#### [Directions for this task]
Which rows contain the string "Politique"? Report every such line in full, counting only matches with the same uppercase and lowercase letters.

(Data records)
○ ○ ○ ○ ○

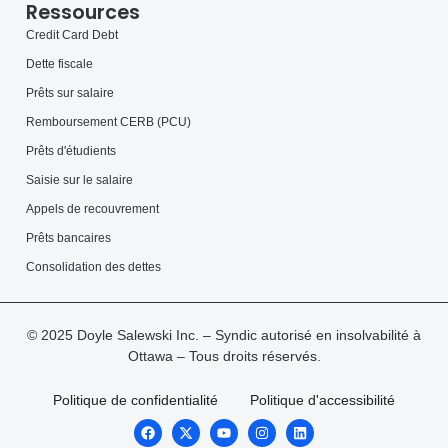
Ressources
Credit Card Debt
Dette fiscale
Prêts sur salaire
Remboursement CERB (PCU)
Prêts d'étudients
Saisie sur le salaire
Appels de recouvrement
Prêts bancaires
Consolidation des dettes
© 2025 Doyle Salewski Inc. – Syndic autorisé en insolvabilité à
Ottawa – Tous droits réservés.
Politique de confidentialité
Politique d'accessibilité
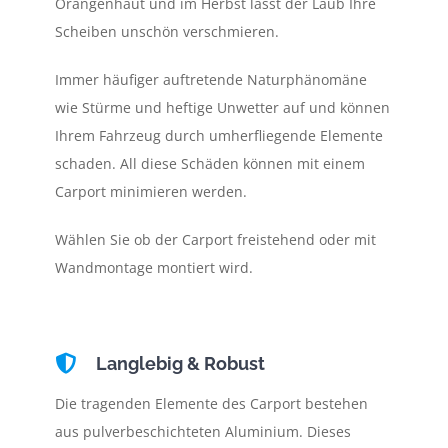
Orangenhaut und im Herbst lässt der Laub Ihre
Scheiben unschön verschmieren.
Immer häufiger auftretende Naturphänomäne
wie Stürme und heftige Unwetter auf und können
Ihrem Fahrzeug durch umherfliegende Elemente
schaden. All diese Schäden können mit einem
Carport minimieren werden.
Wählen Sie ob der Carport freistehend oder mit
Wandmontage montiert wird.
Langlebig & Robust
Die tragenden Elemente des Carport bestehen
aus pulverbeschichteten Aluminium. Dieses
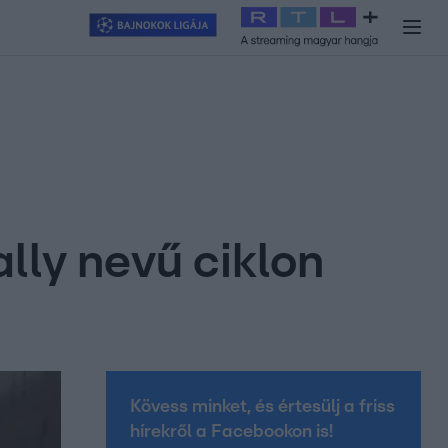
y
#
RTL+
#
Exek csatája 2026
#
Celeb vagyok, ments ki innen
#
H
lly nevű ciklon
Kövess minket, és értesülj a friss
hírekről a Facebookon is!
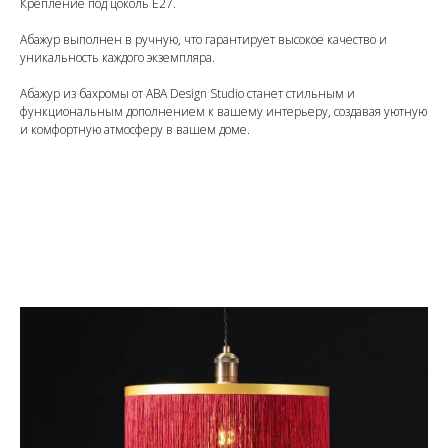
Крепление под цоколь Е27.
Абажур выполнен в ручную, что гарантирует высокое качество и
уникальность каждого экземпляра.
Абажур из бахромы от ABA Design Studio станет стильным и
функциональным дополнением к вашему интерьеру, создавая уютную
и комфортную атмосферу в вашем доме.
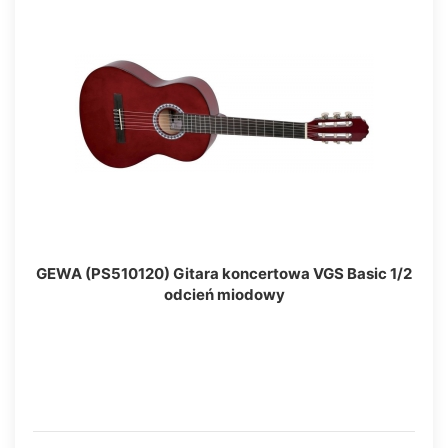
GEWA (PS510120) Gitara koncertowa VGS Basic 1/2
odcień miodowy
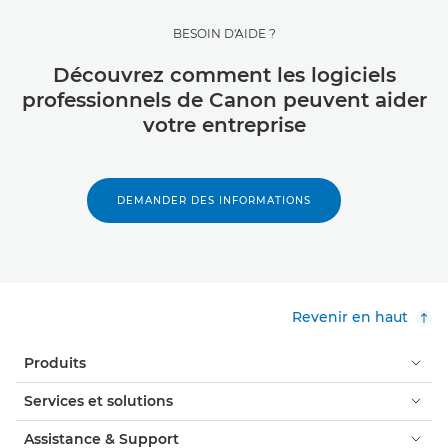
BESOIN D'AIDE ?
Découvrez comment les logiciels
professionnels de Canon peuvent aider
votre entreprise
DEMANDER DES INFORMATIONS
Revenir en haut
Produits
Services et solutions
Assistance & Support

○ ○ ○ ○ ○

#### [Expected answer]
Politique de confidentialité
Politique d'accessibilité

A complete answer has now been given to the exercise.